First Lady of Maine
- In role January 2, 1975 – January 3, 1979
- Governor: James B. Longley
- Preceded by: Pauline "Polly" Curtis
- Succeeded by: Constance Brennan

Personal details
- Born: Helen Angela Walsh April 11, 1922 Springfield, Ohio, U.S.
- Died: September 13, 2005 (aged 83) Portland, Maine, U.S.
- Party: Independent
- Spouse: James B. Longley ​ ​(m. 1949; died 1980)​
- Children: 5, including James Jr.
- Relatives: John Moore (grandson)

= Helen Longley =

Helen Walsh Longley (April 11, 1922 – September 13, 2005) was the former First Lady of Maine from 1975 to 1979, and the wife of the U.S. first independent Governor, James B. Longley.
 Longley was born Helen Angela Walsh in Springfield, Ohio. She met her future husband, then a cadet in the United States Army Air Corps, in 1943. The couple married in 1949 in Ohio and moved to Lewiston, Maine. They had five children, including former Republican U.S. Representative James B. Longley Jr. (born 1951).

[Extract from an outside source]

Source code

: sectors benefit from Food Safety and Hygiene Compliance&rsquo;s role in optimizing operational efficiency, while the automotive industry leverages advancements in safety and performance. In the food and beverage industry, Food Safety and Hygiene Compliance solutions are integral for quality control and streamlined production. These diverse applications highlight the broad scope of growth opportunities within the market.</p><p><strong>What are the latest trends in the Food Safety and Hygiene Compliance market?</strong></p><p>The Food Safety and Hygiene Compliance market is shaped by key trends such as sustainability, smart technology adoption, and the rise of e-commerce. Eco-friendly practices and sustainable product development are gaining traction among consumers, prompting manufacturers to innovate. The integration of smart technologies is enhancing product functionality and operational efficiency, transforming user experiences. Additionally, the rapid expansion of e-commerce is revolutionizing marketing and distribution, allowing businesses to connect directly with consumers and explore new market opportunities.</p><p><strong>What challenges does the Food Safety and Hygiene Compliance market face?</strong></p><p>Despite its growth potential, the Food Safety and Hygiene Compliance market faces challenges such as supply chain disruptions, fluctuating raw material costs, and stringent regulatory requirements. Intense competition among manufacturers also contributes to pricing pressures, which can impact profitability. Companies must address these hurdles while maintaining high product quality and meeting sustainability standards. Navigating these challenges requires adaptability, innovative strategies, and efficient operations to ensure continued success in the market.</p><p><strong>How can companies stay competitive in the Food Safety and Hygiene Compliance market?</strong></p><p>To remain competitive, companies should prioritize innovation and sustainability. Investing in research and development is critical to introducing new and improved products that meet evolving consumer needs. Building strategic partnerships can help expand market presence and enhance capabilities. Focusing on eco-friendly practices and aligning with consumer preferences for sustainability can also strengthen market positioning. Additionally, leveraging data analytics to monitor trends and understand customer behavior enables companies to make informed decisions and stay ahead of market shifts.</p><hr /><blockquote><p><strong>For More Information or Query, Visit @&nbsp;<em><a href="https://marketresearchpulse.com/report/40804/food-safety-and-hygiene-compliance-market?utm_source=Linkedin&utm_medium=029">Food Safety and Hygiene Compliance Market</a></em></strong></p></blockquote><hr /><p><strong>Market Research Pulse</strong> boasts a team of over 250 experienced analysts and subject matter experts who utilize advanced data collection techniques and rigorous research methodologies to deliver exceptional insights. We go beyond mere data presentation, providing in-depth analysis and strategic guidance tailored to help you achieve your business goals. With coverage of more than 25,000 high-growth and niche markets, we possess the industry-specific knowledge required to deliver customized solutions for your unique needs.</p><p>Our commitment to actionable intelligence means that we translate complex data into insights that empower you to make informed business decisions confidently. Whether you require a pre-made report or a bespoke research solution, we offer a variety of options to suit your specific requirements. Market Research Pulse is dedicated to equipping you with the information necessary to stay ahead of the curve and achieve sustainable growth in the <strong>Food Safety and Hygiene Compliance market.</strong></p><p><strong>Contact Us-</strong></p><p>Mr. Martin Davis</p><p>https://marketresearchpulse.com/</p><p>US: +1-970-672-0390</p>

As First Lady, Longley was a proponent of the Special Olympics, as well as state medical facilities, including the Maine Medical Center and Mercy Hospital.

Helen Longley died at Mercy Hospital in Portland, Maine, on September 13, 2005, at the age of 83. She was a resident of Falmouth, Maine, and a former resident of Lewiston.